JPU Hadirkan Saksi Ahli di Sidang Tipikor BPRS Toboali, Komite Harus Terseret
--
TIM JPU menghadirkan Siswo Sujanto selaku ahli keuangan negara dalam persidangan di PN Tipikor Kota Pangkalpinang dalam pembiayaan Al-Murabahah 2015 pada Bank Pembiayaan Rakyat Syariah (BPRS) Cabang Toboali, Bangka Selatan (Basel).
Dalam kesaksiannya di muka sidang yang diketuai Mulyadi beranggota Hakim Dewi dan Warsono itu, berintikan kalau kasus yang BPRS adalah lembaga yang berorientasi profit dengan adanya penyertaan modal daerah.

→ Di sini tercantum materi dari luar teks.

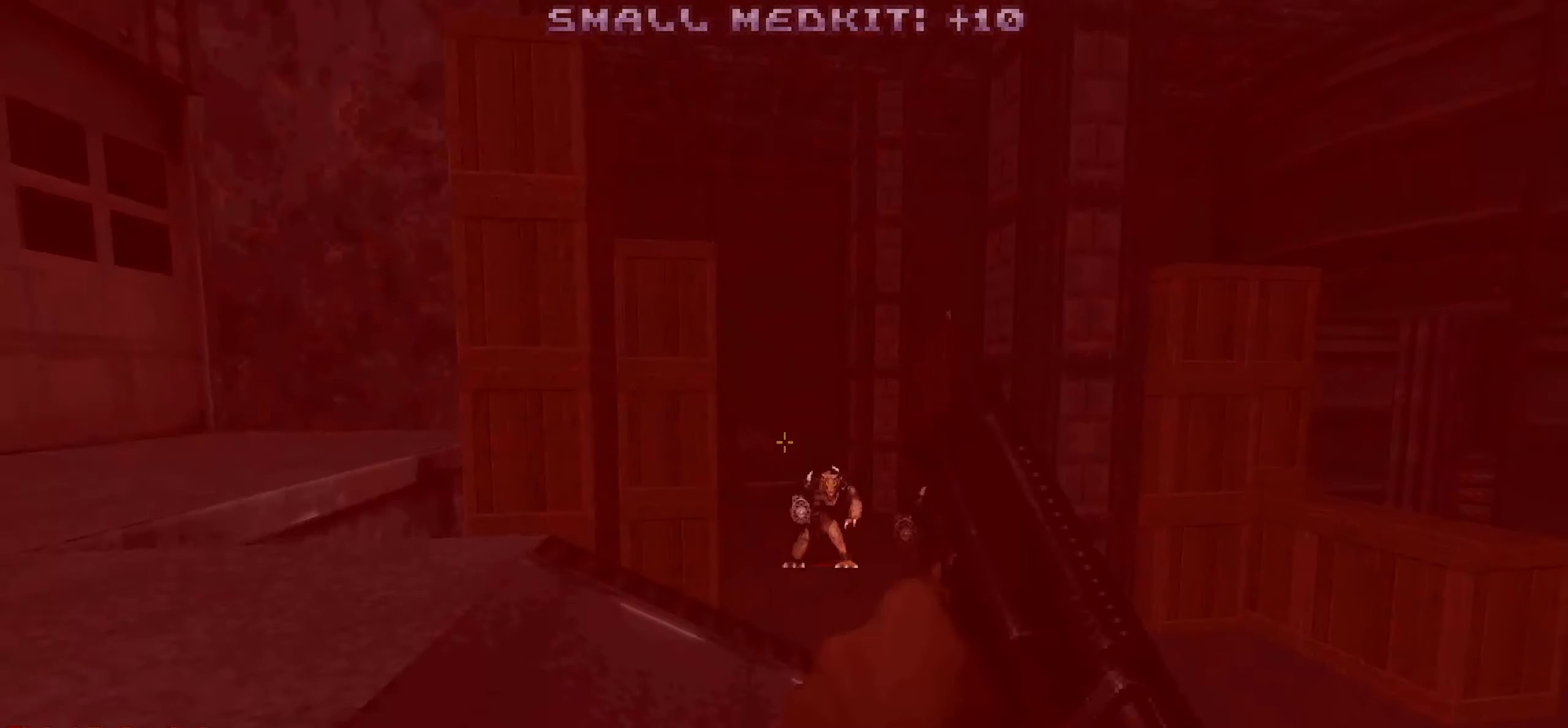
{"keys": ["d"], "mouse": ["left"], "events": [[284, "a", "up"], [334, "w", "up"], [384, "d", "down"], [384, "mouse_left", "down"]]}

Terkait dengan adanya dugaan kerugian negara –seperti yang didakwakan JPU- senilai Rp 530.000.000, maka menjadi tanggung jawab pembuat kebijakan dan pelaksana. Dalam kelembagaan BPRS sendiri terdapat komite pembiayaan sekaligus yang menjadi pintu masuk ditolak atau diterimanya permohonan kredit itu.
“Apabila terjadinya fraud atau kecurangan menjadi tanggung jawab pembuat kebijakan. Seperti komite pembiayaan yang dituntut akuntabilitasnya,” katanya.
Menyinggung soal jaminan menurutnya merupakan prestasi bank. Ini guna mengamankan uang yang telah keluar dalam suatu perusahaan.
“Namun dalam kasus BPRS ini aturan tidak dilaksanakan dengan akuntabel. Karena tidak melaksanakan kewenangan dengan baik. Dari awal jaminan seperti sertifikat tidak clean and clear,”sebutnya.
PH Sependapat dengan Ahli
Sementara itu, Bahtiar yang akrab disaba Be selaku penasehat hukum terdakwa Andi Padri als Paten, mengatakan sangat sependapat dengan pihak saksi ahli yang menyatakan kalau pihak komite -yang didalamnya ada Pinca Untung Lesmana- turut bertanggung jawab.
”Sebagai pinca dia tidak melaksanakan kewenangan dengan baik dan akuntabel. Semestinya kewenangan itu dilaksanakan dengan baik sehingga tidak terjadinya kasus yang seperti didakwakan itu,” sebutnya yang turut didampingi rekan Hendra Irawan dan Mardi Gunawan.
Pernyataan ahli itu menurut Be sedikit banyak telah menguntung pihak klienya. Dimana ahli menilai ada pemisahan dalam pengelolaan kekayaan negara. Seperti pada BPRS Cabang Toboali itu. Maka dari itu –kemudian- terhadap kerugian yang timbul merupakan resiko bisnis.
“Terhadap timbulnya kerugian negara bukan kerugian negara, melainkan resiko bisnis. Bagi kami satu pemikiran yang tepat,” sebutnya.
Terkait jaminan merupakan prestasi nasabah ke pemberi pinjaman. Terkait plapon pinjaman s/d 25 juta yang dicairkan tanpa plapon artinya pihak pemberi kredit sudah yakin dengan pinjaman yang diberikan akan dibayar oleh nasabah ”Namun apabila terjadi kredit macet yang dari awal sudah dicairkan misalnya tadi -tanpa jaminan- merupakan resiko bisnis,” tandasnya.